Talking To The Dead
The curtains are drawn shut, blanketing the room with darkness. You stand still in the doorway for a moment, looking in.
The coppery scent of blood lies thick in the air. The whole house seems to reek of it, wherever you go. Blood spattered on the lavender carpet your mother bought on a sale three years ago and you remember saying it looked dingy.
You step inside. The room still looks lived in, like the woman who slept here simply is out on an errand. There's a hairbrush on the table, a tattered paperback lying open. A floral shirt and jeans neatly piled on the chair picked out for tomorrow
((that will never come for her))
You pack them down in a box, quickly and dispassionately. Roll up the carpet and push it under the bed, where it can't be seen.

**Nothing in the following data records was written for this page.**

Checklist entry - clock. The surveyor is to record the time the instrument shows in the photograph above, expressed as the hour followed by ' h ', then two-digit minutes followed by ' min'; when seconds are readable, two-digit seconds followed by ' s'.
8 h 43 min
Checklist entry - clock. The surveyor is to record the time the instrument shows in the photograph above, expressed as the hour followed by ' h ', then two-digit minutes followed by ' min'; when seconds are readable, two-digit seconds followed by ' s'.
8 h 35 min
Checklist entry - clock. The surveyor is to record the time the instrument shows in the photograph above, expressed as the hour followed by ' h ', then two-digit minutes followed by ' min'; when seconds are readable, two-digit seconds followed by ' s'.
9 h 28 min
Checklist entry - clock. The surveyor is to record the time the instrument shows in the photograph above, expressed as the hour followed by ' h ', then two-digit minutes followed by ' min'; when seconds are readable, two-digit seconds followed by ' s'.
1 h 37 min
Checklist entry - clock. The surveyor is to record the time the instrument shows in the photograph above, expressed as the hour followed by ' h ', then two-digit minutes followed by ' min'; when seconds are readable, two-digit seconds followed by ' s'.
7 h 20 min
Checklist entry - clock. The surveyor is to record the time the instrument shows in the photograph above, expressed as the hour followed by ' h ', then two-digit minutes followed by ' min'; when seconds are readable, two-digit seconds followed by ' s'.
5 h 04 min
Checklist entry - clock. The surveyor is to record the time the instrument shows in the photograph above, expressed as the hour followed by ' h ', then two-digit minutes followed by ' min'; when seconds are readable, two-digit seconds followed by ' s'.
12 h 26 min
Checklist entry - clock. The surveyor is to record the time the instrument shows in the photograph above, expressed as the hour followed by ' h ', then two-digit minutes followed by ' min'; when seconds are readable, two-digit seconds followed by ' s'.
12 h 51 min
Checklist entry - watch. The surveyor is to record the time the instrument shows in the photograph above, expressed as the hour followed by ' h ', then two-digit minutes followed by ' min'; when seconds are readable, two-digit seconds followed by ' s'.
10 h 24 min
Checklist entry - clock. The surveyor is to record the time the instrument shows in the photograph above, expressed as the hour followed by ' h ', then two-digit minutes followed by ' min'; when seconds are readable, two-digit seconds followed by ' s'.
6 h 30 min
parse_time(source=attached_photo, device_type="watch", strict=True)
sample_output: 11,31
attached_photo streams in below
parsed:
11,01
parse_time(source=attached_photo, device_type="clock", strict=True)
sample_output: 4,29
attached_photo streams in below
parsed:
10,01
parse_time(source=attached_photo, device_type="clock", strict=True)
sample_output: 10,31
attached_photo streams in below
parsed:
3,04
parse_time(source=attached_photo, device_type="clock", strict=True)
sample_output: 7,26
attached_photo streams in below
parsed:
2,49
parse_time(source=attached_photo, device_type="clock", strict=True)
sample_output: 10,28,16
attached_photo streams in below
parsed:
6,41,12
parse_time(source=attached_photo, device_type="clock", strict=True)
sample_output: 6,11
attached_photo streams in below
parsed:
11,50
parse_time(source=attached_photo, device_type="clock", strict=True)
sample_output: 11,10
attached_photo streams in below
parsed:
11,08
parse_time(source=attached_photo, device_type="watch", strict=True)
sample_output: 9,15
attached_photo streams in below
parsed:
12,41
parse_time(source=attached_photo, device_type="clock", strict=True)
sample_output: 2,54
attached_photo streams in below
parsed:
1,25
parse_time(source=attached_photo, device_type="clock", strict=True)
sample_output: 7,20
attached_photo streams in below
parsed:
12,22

After your mother's death, you threw out the couch. Couldn't bear to see it, remembering the sight of her sprawled limply on her back, unseeing eyes staring up at the ceiling. You're throwing out the carpet, too.
Can't help wondering if there's to be something about this house that's cursed, stained - three of the women who lived between its walls dying within a year.
Tempted to move out altogther -- sell the house, start a new life in a new place, maybe even a new town. You can't, really. Have duties here, and this is the house your mother chose for herself and her daughters to live in. But you think about it sometimes.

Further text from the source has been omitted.